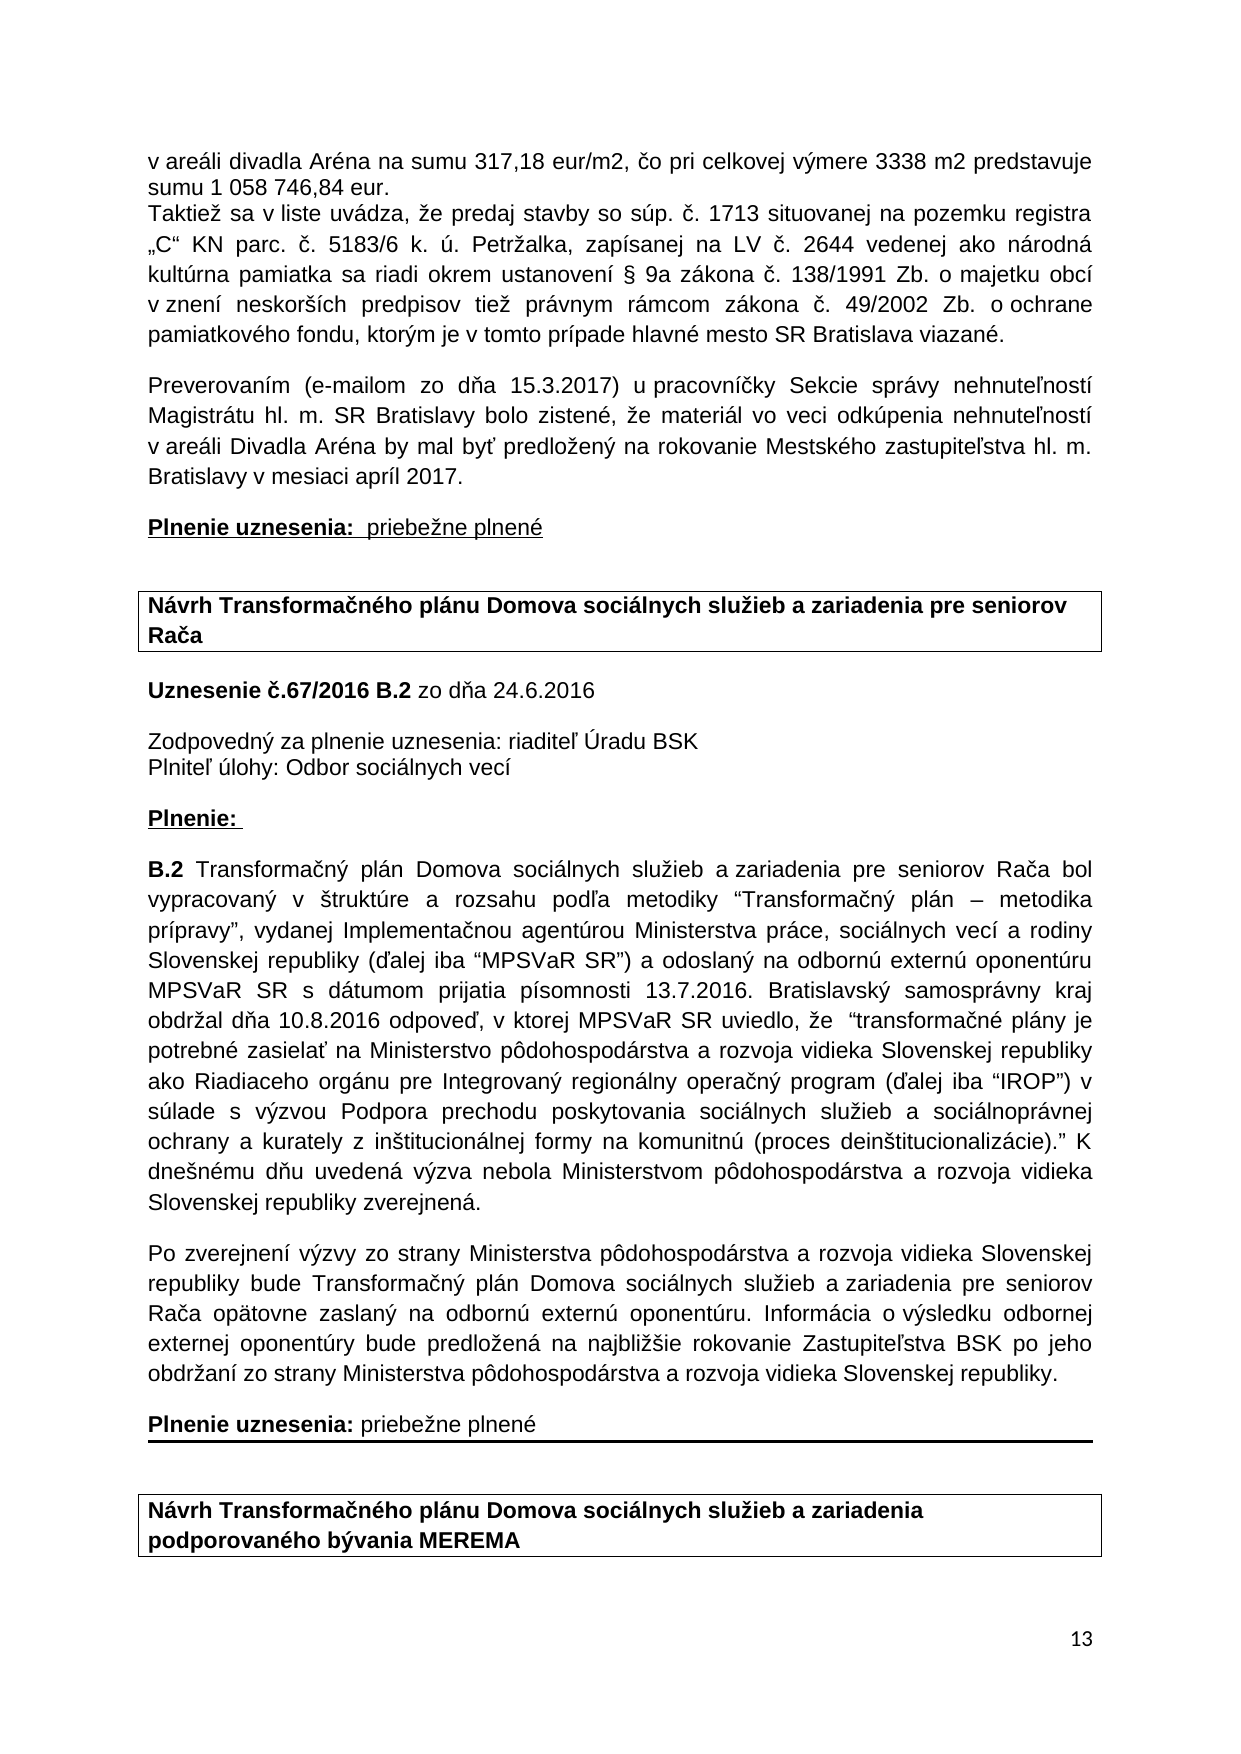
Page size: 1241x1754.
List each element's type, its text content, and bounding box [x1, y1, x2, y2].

text Taktiež sa v liste uvádza, že predaj stavby so súp. č. 1713 situovanej na pozemku registra „C“ KN parc. č. 5183/6 k. ú. Petržalka, zapísanej na LV č. 2644 vedenej ako národná kultúrna pamiatka sa riadi okrem ustanovení § 9a zákona č. 138/1991 Zb. o majetku obcí v znení neskorších predpisov tiež právnym rámcom zákona č. 49/2002 Zb. o ochrane pamiatkového fondu, ktorým je v tomto prípade hlavné mesto SR Bratislava viazané. [148, 200, 1093, 347]
text Plnenie: [148, 805, 1093, 831]
text Plnenie uznesenia: priebežne plnené [148, 514, 1093, 540]
text Návrh Transformačného plánu Domova sociálnych služieb a zariadenia pre seniorov Rača [139, 592, 1101, 651]
text Plniteľ úlohy: Odbor sociálnych vecí [148, 754, 1093, 780]
text Po zverejnení výzvy zo strany Ministerstva pôdohospodárstva a rozvoja vidieka Slovenskej republiky bude Transformačný plán Domova sociálnych služieb a zariadenia pre seniorov Rača opätovne zaslaný na odbornú externú oponentúru. Informácia o výsledku odbornej externej oponentúry bude predložená na najbližšie rokovanie Zastupiteľstva BSK po jeho obdržaní zo strany Ministerstva pôdohospodárstva a rozvoja vidieka Slovenskej republiky. [148, 1239, 1093, 1387]
text Uznesenie č.67/2016 B.2 zo dňa 24.6.2016 [148, 677, 1093, 703]
text Návrh Transformačného plánu Domova sociálnych služieb a zariadenia podporovaného bývania MEREMA [139, 1495, 1101, 1556]
text Plnenie uznesenia: priebežne plnené [148, 1411, 1093, 1440]
text Preverovaním (e-mailom zo dňa 15.3.2017) u pracovníčky Sekcie správy nehnuteľností Magistrátu hl. m. SR Bratislavy bolo zistené, že materiál vo veci odkúpenia nehnuteľností v areáli Divadla Aréna by mal byť predložený na rokovanie Mestského zastupiteľstva hl. m. Bratislavy v mesiaci apríl 2017. [148, 372, 1093, 489]
text Zodpovedný za plnenie uznesenia: riaditeľ Úradu BSK [148, 728, 1093, 754]
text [148, 148, 1093, 200]
text B.2 Transformačný plán Domova sociálnych služieb a zariadenia pre seniorov Rača bol vypracovaný v štruktúre a rozsahu podľa metodiky “Transformačný plán – metodika prípravy”, vydanej Implementačnou agentúrou Ministerstva práce, sociálnych vecí a rodiny Slovenskej republiky (ďalej iba “MPSVaR SR”) a odoslaný na odbornú externú oponentúru MPSVaR SR s dátumom prijatia písomnosti 13.7.2016. Bratislavský samosprávny kraj obdržal dňa 10.8.2016 odpoveď, v ktorej MPSVaR SR uviedlo, že “transformačné plány je potrebné zasielať na Ministerstvo pôdohospodárstva a rozvoja vidieka Slovenskej republiky ako Riadiaceho orgánu pre Integrovaný regionálny operačný program (ďalej iba “IROP”) v súlade s výzvou Podpora prechodu poskytovania sociálnych služieb a sociálnoprávnej ochrany a kurately z inštitucionálnej formy na komunitnú (proces deinštitucionalizácie).” K dnešnému dňu uvedená výzva nebola Ministerstvom pôdohospodárstva a rozvoja vidieka Slovenskej republiky zverejnená. [148, 856, 1093, 1215]
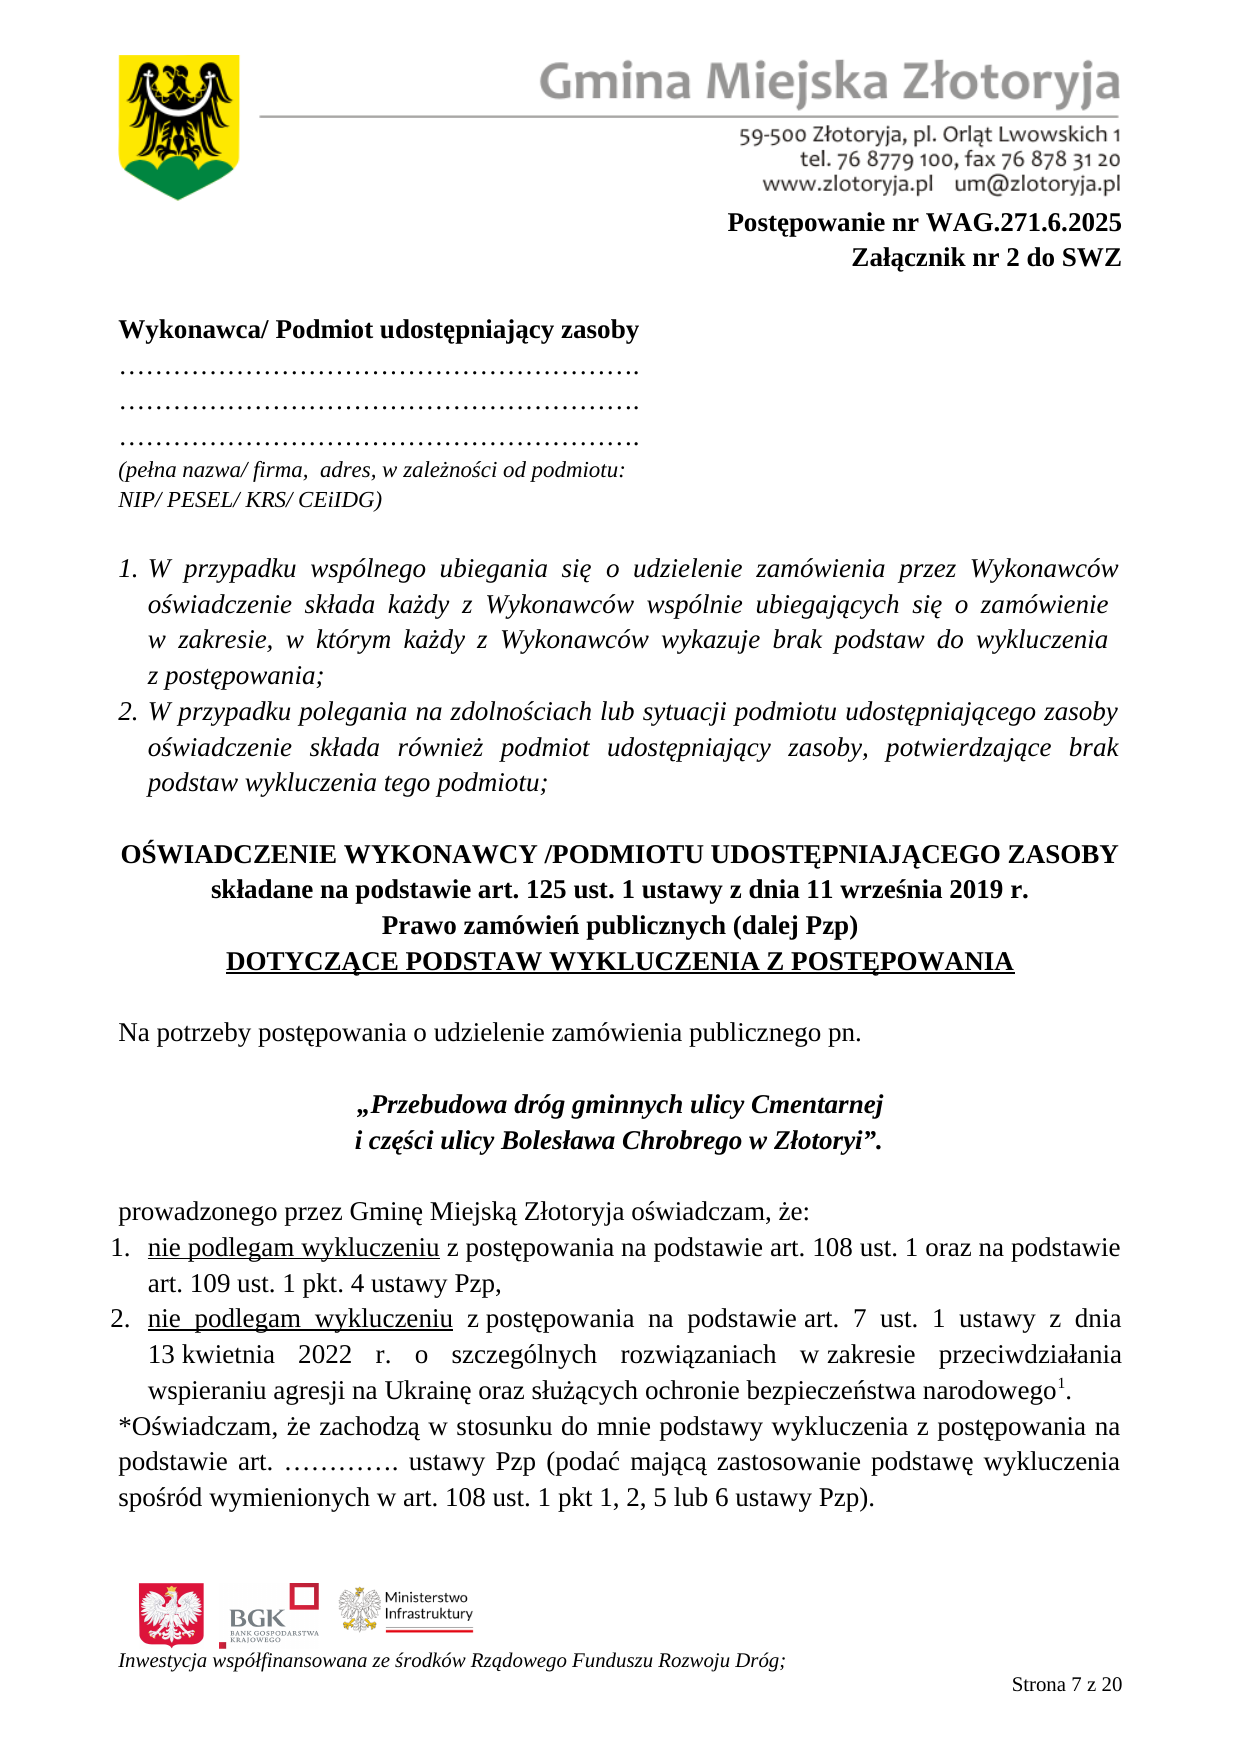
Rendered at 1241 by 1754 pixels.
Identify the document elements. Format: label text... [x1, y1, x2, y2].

* * *

- **Exercise goal**
Reprint the whole listing verbatim except for the pictures.

- **Exercise response**
Page size: 1241x1754.
List each element's type, its text content, and bounding box [x1, y1, x2, y2].

text Taktiež sa v liste uvádza, že predaj stavby so súp. č. 1713 situovanej na pozemku registra „C“ KN parc. č. 5183/6 k. ú. Petržalka, zapísanej na LV č. 2644 vedenej ako národná kultúrna pamiatka sa riadi okrem ustanovení § 9a zákona č. 138/1991 Zb. o majetku obcí v znení neskorších predpisov tiež právnym rámcom zákona č. 49/2002 Zb. o ochrane pamiatkového fondu, ktorým je v tomto prípade hlavné mesto SR Bratislava viazané. [148, 200, 1093, 347]
text Plnenie: [148, 805, 1093, 831]
text Plnenie uznesenia: priebežne plnené [148, 514, 1093, 540]
text Návrh Transformačného plánu Domova sociálnych služieb a zariadenia pre seniorov Rača [139, 592, 1101, 651]
text Plniteľ úlohy: Odbor sociálnych vecí [148, 754, 1093, 780]
text Po zverejnení výzvy zo strany Ministerstva pôdohospodárstva a rozvoja vidieka Slovenskej republiky bude Transformačný plán Domova sociálnych služieb a zariadenia pre seniorov Rača opätovne zaslaný na odbornú externú oponentúru. Informácia o výsledku odbornej externej oponentúry bude predložená na najbližšie rokovanie Zastupiteľstva BSK po jeho obdržaní zo strany Ministerstva pôdohospodárstva a rozvoja vidieka Slovenskej republiky. [148, 1239, 1093, 1387]
text Uznesenie č.67/2016 B.2 zo dňa 24.6.2016 [148, 677, 1093, 703]
text Návrh Transformačného plánu Domova sociálnych služieb a zariadenia podporovaného bývania MEREMA [139, 1495, 1101, 1556]
text Plnenie uznesenia: priebežne plnené [148, 1411, 1093, 1440]
text Preverovaním (e-mailom zo dňa 15.3.2017) u pracovníčky Sekcie správy nehnuteľností Magistrátu hl. m. SR Bratislavy bolo zistené, že materiál vo veci odkúpenia nehnuteľností v areáli Divadla Aréna by mal byť predložený na rokovanie Mestského zastupiteľstva hl. m. Bratislavy v mesiaci apríl 2017. [148, 372, 1093, 489]
text Zodpovedný za plnenie uznesenia: riaditeľ Úradu BSK [148, 728, 1093, 754]
text [148, 148, 1093, 200]
text B.2 Transformačný plán Domova sociálnych služieb a zariadenia pre seniorov Rača bol vypracovaný v štruktúre a rozsahu podľa metodiky “Transformačný plán – metodika prípravy”, vydanej Implementačnou agentúrou Ministerstva práce, sociálnych vecí a rodiny Slovenskej republiky (ďalej iba “MPSVaR SR”) a odoslaný na odbornú externú oponentúru MPSVaR SR s dátumom prijatia písomnosti 13.7.2016. Bratislavský samosprávny kraj obdržal dňa 10.8.2016 odpoveď, v ktorej MPSVaR SR uviedlo, že “transformačné plány je potrebné zasielať na Ministerstvo pôdohospodárstva a rozvoja vidieka Slovenskej republiky ako Riadiaceho orgánu pre Integrovaný regionálny operačný program (ďalej iba “IROP”) v súlade s výzvou Podpora prechodu poskytovania sociálnych služieb a sociálnoprávnej ochrany a kurately z inštitucionálnej formy na komunitnú (proces deinštitucionalizácie).” K dnešnému dňu uvedená výzva nebola Ministerstvom pôdohospodárstva a rozvoja vidieka Slovenskej republiky zverejnená. [148, 856, 1093, 1215]
Rendered at 1241 by 1754 pixels.
Identify the document elements. Format: label text... [x1, y1, x2, y2].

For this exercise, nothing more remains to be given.